Attorney finds Tribune editorial ‘ill-conceived’
I was very disappointed in your editorial Aug. 30 (Court sends wrong message). This editorial was both misinformed and ill-conceived.
The gist of the editorial was that by his sentence of a man in connection with a charge of animal abuse, Judge Donald Capper was sending the wrong message to would-be animal abusers.
However, the purpose of sentencing in a criminal case is not to send messages to the community, but to find the appropriate sentence for the guilty party. Judges do not sentence in a vacuum; there are laws that the judge must consider in determining an appropriate sentence.
From what I know about the case, Judge Capper’s sentence was within the guidelines and entirely appropriate.
Aside from the fact that your editorial is factually in error, it betrays a profound ignorance of how the criminal justice system works.
You seem, for example, to find something sinister in the court’s refusal to follow the prosecutor’s recommendation. However, judges are not bound by the recommendation, and I have seen judges, including Judge Capper, deviate from those recommendations by giving harsher sentences than recommended, when it is appropriate.

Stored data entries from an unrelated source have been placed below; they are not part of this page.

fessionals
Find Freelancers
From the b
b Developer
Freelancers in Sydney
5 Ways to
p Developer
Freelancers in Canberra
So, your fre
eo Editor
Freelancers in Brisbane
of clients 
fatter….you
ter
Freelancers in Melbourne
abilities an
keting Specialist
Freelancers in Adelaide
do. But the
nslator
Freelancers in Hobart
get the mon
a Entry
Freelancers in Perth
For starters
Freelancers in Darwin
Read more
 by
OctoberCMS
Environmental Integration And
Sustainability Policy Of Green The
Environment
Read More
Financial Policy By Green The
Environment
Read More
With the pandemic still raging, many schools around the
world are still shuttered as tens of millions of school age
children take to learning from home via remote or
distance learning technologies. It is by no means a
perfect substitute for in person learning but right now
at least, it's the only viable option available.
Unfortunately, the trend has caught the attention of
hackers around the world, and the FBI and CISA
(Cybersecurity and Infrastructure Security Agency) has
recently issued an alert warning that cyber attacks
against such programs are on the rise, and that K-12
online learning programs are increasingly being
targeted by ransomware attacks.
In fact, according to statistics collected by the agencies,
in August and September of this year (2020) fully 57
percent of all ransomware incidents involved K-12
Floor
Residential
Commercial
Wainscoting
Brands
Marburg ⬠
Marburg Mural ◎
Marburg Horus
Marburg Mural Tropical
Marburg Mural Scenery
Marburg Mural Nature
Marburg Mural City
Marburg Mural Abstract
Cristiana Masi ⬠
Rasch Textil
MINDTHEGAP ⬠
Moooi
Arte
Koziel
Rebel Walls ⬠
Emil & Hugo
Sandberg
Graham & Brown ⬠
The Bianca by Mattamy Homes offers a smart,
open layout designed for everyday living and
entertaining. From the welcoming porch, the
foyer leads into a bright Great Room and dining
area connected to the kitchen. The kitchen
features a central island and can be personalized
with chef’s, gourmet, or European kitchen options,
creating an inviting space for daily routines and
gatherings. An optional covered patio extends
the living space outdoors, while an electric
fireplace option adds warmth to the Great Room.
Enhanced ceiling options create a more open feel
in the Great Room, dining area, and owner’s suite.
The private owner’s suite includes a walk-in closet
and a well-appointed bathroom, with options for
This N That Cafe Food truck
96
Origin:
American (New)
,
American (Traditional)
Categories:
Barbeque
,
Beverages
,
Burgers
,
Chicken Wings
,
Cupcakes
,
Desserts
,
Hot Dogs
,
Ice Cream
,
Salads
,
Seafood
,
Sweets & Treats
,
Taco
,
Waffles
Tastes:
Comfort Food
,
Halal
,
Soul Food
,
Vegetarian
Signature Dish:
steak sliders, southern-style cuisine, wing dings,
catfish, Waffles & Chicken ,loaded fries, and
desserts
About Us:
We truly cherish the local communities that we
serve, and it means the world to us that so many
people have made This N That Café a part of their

Neither is community service “a slap on the wrist” as you apparently assert. Both municipal court judges in Lawrence County use community service as an alternative to jail. Jail is terribly expensive for the county, does no useful rehabilitation and helps no one. At least by performing community service, offenders give back to the community.
Likewise, an order to pay $2,100 in restitution is not a slap on the wrist, at least to persons who earn less than Tribune editors.
Your haste in forming judgment on incomplete facts and ignorance of procedure is another reason why it is better to have judges and courts of law rather than lynch mobs.
Your editorial maligns an eminently fair and honorable judge. You owe Judge Capper and your readers an apology.